Golden Share of the Brazilian Federal Government
Section 9 – The Golden Share confers on the Brazilian Federal Government veto powers over the following matters:
- I. Change in the name of the Corporation or its purposes;
- II. Modification and/or use of the Corporation’s logo;
- III. Creation of and/or changes in military programs involving the Federative Republic of Brazil or otherwise;
- IV. Technological training of third parties in connection with military programs;
- V. Discontinuance of a supply of spare parts to service military aircraft;
- VI. Change in a controlling interest in the Corporation;
- VII. Any amendments to: (i) the provisions of this Section, Section 4, the leading paragraph of Section 10, Sections 11, 14 and 15, item III of Section 18, Paragraphs 1 and 2 of Section 27, item X of Section 33, item XII of Section 39 and Article VII; and (ii) the rights conferred by these By-Laws on the Golden Share.
Paragraph 1 – The conduct of a public offering for the purchase of shares, as referred to in Section 54 hereof, will require the prior approval of the Brazilian Federal Government as the owner of the Golden Share.
Paragraph 2 – Subject to the provisions of Law No. 6,404/76 and Section 18, item III, of these By-Laws, the matters listed in this Section will fall within the decisionmaking authority of the Board of Directors of the Corporation and will be subject to the following procedures:
- I. The matter at hand will be the object of a resolution of the Board of Directors.
- II. If the matter at hand is approved by the Board of Directors, the Chairman of the Board will notify the director elected by the Brazilian Federal Government to either exercise his veto right or express his approval, within a period of 30 days from receipt of such notice.
- III. After expiration of the period mentioned in item II above, a new meeting of the Board of Directors will be convened: (i) to reconsider the resolution, if the Brazilian Federal Government exercised its veto right; or (ii) to confirm the resolution, if the Brazilian Federal Government expressed its approval or failed to voice an opinion within the period referred to above.
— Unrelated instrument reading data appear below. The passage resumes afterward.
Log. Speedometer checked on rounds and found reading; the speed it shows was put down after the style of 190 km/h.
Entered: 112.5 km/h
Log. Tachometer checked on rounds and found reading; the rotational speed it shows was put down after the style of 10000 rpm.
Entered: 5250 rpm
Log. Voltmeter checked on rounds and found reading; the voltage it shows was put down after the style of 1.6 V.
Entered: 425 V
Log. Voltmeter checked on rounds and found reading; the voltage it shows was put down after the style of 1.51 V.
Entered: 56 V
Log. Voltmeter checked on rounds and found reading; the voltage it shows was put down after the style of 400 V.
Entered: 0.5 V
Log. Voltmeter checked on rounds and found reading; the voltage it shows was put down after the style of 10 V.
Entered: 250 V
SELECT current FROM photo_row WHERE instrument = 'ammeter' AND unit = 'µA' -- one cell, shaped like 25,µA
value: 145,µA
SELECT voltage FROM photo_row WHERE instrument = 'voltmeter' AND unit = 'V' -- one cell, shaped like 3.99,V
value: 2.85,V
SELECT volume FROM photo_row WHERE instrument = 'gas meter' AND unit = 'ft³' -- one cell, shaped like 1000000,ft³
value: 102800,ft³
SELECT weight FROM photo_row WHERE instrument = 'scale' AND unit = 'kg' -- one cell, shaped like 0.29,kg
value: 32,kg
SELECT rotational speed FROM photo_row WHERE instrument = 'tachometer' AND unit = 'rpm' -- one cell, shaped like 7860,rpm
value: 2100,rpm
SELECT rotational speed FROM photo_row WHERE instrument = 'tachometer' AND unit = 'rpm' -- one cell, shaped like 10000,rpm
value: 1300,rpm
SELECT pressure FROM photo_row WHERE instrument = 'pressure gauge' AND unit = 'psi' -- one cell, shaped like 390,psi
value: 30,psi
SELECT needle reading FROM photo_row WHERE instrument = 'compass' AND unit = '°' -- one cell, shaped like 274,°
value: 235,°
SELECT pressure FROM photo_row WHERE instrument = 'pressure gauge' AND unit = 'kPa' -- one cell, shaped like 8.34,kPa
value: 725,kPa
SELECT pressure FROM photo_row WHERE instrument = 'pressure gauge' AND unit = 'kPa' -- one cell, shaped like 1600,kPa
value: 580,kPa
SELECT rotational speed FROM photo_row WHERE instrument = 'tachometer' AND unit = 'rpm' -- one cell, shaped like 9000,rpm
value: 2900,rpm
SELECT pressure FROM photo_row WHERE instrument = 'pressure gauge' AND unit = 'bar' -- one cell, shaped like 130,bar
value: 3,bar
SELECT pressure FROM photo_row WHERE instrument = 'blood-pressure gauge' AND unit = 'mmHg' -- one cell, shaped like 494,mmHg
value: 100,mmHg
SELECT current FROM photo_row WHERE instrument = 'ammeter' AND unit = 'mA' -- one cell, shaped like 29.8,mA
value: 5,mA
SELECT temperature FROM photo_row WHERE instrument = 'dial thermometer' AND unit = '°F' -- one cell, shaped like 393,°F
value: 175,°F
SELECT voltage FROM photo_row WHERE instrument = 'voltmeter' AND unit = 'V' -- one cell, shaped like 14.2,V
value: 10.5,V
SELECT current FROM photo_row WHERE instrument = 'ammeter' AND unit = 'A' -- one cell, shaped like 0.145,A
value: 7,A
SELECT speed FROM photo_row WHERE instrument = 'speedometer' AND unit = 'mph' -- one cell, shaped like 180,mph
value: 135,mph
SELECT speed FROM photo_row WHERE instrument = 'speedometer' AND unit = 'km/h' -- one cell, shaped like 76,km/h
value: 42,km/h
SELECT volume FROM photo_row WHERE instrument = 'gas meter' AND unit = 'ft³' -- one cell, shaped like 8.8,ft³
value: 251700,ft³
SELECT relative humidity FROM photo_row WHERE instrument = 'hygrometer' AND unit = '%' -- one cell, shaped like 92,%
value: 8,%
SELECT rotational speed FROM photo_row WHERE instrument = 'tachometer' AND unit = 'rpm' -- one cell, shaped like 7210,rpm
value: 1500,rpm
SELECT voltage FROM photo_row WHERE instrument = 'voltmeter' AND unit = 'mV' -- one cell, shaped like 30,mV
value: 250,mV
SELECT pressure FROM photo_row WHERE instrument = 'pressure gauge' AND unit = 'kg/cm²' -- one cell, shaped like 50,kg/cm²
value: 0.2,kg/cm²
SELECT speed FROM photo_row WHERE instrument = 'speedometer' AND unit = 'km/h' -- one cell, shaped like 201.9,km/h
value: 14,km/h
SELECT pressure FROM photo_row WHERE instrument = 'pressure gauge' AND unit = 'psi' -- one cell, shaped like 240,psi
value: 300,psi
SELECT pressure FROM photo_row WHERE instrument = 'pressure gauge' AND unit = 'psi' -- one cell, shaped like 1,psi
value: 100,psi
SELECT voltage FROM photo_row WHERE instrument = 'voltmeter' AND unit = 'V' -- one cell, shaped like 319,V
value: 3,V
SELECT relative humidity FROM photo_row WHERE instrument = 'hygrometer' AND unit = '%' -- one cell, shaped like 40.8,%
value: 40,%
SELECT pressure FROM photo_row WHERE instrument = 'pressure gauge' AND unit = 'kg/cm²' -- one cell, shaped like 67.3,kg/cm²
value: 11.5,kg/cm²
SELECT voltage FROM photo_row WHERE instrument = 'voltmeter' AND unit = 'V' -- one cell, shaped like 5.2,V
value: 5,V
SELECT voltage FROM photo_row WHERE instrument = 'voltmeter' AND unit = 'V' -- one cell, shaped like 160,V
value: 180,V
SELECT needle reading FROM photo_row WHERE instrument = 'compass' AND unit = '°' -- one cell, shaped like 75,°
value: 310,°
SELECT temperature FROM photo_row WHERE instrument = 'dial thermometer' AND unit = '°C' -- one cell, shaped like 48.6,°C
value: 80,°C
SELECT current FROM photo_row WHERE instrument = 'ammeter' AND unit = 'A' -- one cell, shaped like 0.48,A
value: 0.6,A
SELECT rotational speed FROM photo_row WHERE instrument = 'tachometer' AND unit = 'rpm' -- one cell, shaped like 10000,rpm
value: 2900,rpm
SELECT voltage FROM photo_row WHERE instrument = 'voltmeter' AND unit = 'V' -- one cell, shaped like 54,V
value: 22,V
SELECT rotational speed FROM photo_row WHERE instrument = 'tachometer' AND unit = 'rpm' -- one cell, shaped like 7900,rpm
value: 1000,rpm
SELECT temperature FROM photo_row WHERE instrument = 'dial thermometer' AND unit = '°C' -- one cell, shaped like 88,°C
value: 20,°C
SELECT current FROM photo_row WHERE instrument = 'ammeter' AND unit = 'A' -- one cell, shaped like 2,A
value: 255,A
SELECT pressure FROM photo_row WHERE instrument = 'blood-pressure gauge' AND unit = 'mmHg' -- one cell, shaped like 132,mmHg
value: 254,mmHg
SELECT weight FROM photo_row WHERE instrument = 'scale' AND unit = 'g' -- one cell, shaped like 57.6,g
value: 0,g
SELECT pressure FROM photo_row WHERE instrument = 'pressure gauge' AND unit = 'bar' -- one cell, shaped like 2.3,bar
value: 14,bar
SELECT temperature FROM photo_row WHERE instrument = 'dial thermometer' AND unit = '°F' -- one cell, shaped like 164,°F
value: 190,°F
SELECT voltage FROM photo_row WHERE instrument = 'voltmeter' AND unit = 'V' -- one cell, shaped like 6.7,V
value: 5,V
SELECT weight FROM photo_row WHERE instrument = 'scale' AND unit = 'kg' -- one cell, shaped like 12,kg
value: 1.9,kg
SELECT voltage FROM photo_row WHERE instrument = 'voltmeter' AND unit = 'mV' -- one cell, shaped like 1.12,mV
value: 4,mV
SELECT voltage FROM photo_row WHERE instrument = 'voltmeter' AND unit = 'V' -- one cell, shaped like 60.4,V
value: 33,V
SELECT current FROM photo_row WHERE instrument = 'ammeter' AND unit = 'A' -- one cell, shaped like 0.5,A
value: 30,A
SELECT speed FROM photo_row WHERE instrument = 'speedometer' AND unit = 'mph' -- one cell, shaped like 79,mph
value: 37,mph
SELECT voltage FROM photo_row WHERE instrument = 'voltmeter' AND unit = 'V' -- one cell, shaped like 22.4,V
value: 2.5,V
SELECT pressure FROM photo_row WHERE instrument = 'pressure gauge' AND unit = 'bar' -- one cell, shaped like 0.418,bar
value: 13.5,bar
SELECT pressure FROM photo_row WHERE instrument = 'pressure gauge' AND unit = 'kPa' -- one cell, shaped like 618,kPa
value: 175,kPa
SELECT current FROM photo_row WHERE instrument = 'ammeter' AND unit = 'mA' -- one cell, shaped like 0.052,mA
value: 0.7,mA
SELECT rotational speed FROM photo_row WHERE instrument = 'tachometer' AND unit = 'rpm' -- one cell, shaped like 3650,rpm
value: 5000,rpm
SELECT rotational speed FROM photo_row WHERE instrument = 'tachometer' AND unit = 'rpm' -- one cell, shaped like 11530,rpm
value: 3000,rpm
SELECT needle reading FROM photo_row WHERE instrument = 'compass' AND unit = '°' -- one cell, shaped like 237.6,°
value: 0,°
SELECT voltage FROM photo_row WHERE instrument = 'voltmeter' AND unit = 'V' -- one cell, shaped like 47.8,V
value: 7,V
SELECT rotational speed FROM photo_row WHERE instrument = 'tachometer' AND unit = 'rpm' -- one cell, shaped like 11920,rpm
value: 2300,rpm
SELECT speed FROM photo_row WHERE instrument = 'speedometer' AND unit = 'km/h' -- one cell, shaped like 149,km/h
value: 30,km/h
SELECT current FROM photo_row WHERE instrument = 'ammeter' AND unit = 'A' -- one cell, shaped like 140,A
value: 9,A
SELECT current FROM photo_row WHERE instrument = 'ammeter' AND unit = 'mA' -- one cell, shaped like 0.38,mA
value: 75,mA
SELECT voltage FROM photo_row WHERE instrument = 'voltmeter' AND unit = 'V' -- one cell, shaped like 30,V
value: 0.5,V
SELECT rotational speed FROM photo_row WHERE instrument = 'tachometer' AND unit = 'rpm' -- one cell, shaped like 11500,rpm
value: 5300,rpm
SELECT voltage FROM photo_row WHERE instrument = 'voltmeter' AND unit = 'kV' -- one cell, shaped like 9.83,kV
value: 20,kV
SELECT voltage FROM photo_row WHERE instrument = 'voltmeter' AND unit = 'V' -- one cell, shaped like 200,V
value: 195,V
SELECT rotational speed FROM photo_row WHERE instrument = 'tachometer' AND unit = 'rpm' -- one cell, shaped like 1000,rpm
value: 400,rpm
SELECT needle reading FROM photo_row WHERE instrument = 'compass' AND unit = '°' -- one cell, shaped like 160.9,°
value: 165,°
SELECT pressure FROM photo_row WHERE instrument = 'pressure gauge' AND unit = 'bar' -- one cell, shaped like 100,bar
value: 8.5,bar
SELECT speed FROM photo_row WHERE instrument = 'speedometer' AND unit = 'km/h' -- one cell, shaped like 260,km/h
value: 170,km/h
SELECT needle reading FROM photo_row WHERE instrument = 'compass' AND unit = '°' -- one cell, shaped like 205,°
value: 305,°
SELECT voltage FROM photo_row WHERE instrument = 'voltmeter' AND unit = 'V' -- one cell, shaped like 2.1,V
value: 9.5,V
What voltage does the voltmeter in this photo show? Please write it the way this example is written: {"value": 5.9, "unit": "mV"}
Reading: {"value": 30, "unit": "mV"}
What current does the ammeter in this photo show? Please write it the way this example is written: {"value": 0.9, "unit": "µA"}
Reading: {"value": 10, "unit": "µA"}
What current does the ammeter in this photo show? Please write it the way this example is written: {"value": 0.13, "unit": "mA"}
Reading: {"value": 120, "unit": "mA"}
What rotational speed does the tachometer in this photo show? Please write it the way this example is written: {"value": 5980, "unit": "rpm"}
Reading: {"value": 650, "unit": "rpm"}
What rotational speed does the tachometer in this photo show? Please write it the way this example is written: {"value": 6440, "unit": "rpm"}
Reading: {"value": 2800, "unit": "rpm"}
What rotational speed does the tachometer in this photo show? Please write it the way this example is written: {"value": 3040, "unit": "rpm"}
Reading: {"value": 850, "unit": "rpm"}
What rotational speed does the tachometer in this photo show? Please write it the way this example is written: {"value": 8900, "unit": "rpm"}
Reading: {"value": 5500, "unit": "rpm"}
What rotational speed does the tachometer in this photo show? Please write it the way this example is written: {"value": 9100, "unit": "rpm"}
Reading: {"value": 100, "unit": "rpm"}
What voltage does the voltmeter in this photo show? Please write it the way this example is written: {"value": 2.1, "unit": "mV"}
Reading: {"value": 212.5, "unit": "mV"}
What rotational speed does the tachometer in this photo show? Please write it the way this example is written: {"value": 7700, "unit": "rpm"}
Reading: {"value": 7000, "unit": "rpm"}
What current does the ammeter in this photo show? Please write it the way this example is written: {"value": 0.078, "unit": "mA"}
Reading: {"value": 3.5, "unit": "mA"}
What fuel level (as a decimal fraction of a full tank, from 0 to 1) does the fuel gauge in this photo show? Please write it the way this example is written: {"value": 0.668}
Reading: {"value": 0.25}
- IV. If the resolution is confirmed by the Board of Directors, the matter at hand will be submitted to the Shareholders’ Meeting for approval, where so required by applicable legislation, at which time the Brazilian Federal Government may yet again exercise its veto power under this Section.
Paragraph 3 – Without prejudice to the procedure defined in Paragraph 2 above, all matters to be acted on by the Board of Directors that are subject to a veto by the Brazilian Federal Government must also be communicated in advance to the Ministry of Finance by notice given concurrently with the notice mentioned in item II above, the Ministry to pass on the matter within 30 days after receipt of the notice referred to in item II above.